Gelelim asıl soruya: Enflasyonun geleceği ne olacak? TCMB’nin uyguladığı sıkı para politikası Cumhurbaşkanlığından sessiz bir destek bulmuş görünüyor. Bu destek olmasa Merkez Bankası’nın politika faizini yüzde 50’lerde tutarak Türk lirasının reel değer kazanmasını sağlaması pek mümkün olamazdı. Nitekim son iki aydır enflasyonda görülen belirgin yavaşlamada bu para politikasının doğrudan etkisi var. TCMB, iç talebin dengelenmeye başladığını söylüyor ki bunun tercümesi aslında şudur: Vatandaş harcamalarını kısıyor, krediye ulaşmak zorlaşıyor, tüketim frene basıyor. Zoraki bir “dengelilik” hali.

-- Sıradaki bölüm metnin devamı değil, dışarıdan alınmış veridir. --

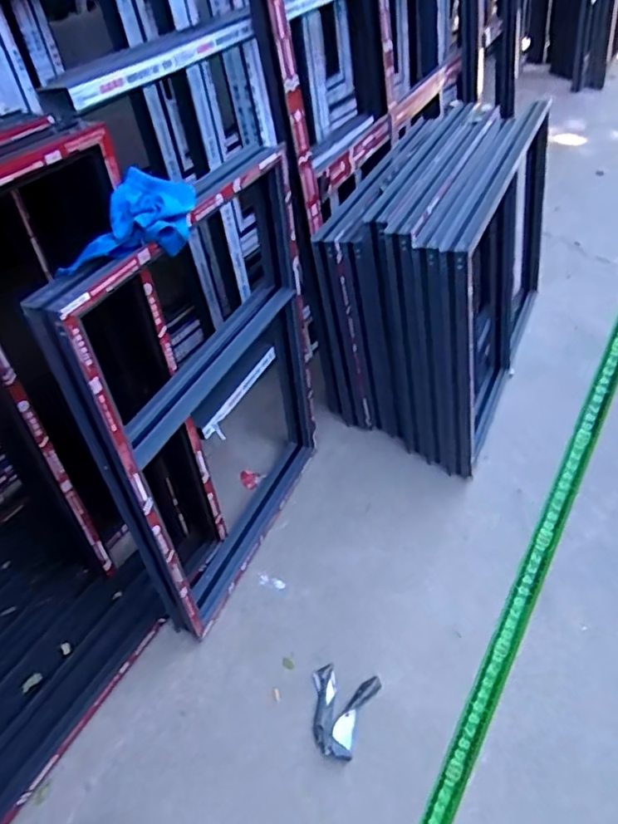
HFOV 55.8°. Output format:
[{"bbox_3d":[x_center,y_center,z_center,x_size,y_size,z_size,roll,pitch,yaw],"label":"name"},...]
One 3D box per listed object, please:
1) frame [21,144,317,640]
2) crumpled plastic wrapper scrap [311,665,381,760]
[{"bbox_3d":[-0.185,-0.020,1.333,0.085,0.936,0.708,16,49,24],"label":"frame"},{"bbox_3d":[0.073,0.699,1.369,0.152,0.017,0.193,17,50,6],"label":"crumpled plastic wrapper scrap"}]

Peki bu tablo sürdürülebilir mi? Önümüzdeki aylarda aylık enflasyonun yüzde 2’nin altında seyretmesi halinde, kabaca bir hesapla Nisan 2026’ya kadar yıllık enflasyon yüzde 25 civarına kadar gerileyebilir. Ancak yüzde 25 hala çok yüksek bir oran ve daha uzun yıllar sürecek bir mücadelenin bizi beklediği açık. Asıl risk ise siyasi baskının yeniden devreye girip Merkez Bankası’nı faiz indirmeye zorlaması. Türkiye’nin son beş yılda enflasyon sarmalına nasıl girdiği zaten tam olarak bu yüzden değil miydi? Siyaset eliyle piyasa ekonomisinin mekanizmaları bozuldu, enflasyon “geçici” diye diye kalıcı hale geldi, Türk lirası hızla değer kaybetti, toplumsal refah eridi.

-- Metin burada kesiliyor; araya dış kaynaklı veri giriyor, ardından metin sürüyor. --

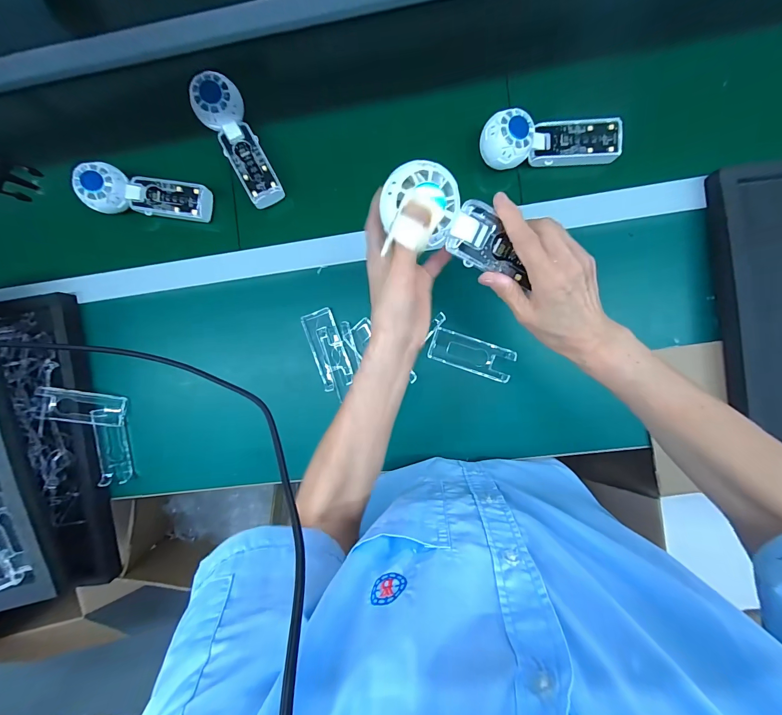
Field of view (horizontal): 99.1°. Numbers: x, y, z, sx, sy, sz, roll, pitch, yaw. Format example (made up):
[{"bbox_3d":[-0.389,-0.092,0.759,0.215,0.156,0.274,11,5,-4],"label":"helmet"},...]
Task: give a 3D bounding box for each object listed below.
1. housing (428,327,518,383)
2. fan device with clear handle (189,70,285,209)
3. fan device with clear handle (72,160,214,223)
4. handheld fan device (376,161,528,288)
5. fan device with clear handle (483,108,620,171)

Bugün yaşanan dezenflasyonun kalıcı olabilmesi için sadece para politikasının değil, yapısal reformların da devreye girmesi gerekiyor. Rekabetçi piyasa düzenlemeleri, vergi reformları, hukukun üstünlüğüne güven veren bir yatırım ortamı olmadan bu tablo kırılgan kalmaya mahkum. Aksi takdirde bugünkü sıkı para politikası sadece ertelenmiş bir talep patlamasına ve bir sonraki döngüde daha da sert bir enflasyon krizine zemin hazırlayabilir.
Bu yüzden TCMB’nin “enflasyonun ana eğiliminde kalıcı gerileme” dediği şeyin aslında ne kadar kalıcı olacağı, büyük ölçüde siyasi aklın ekonomiyi popülizmden uzak tutma iradesine bağlı. Aksi halde bugün elde edilen göreceli başarının yarın nasıl heba edildiğini tekrar tekrar izlemek zorunda kalacağız. Ve işte o zaman, asıl maliyet yalnızca cebimizdeki paranın değil, geleceğe duyduğumuz güvenin de tükenmesi olacak.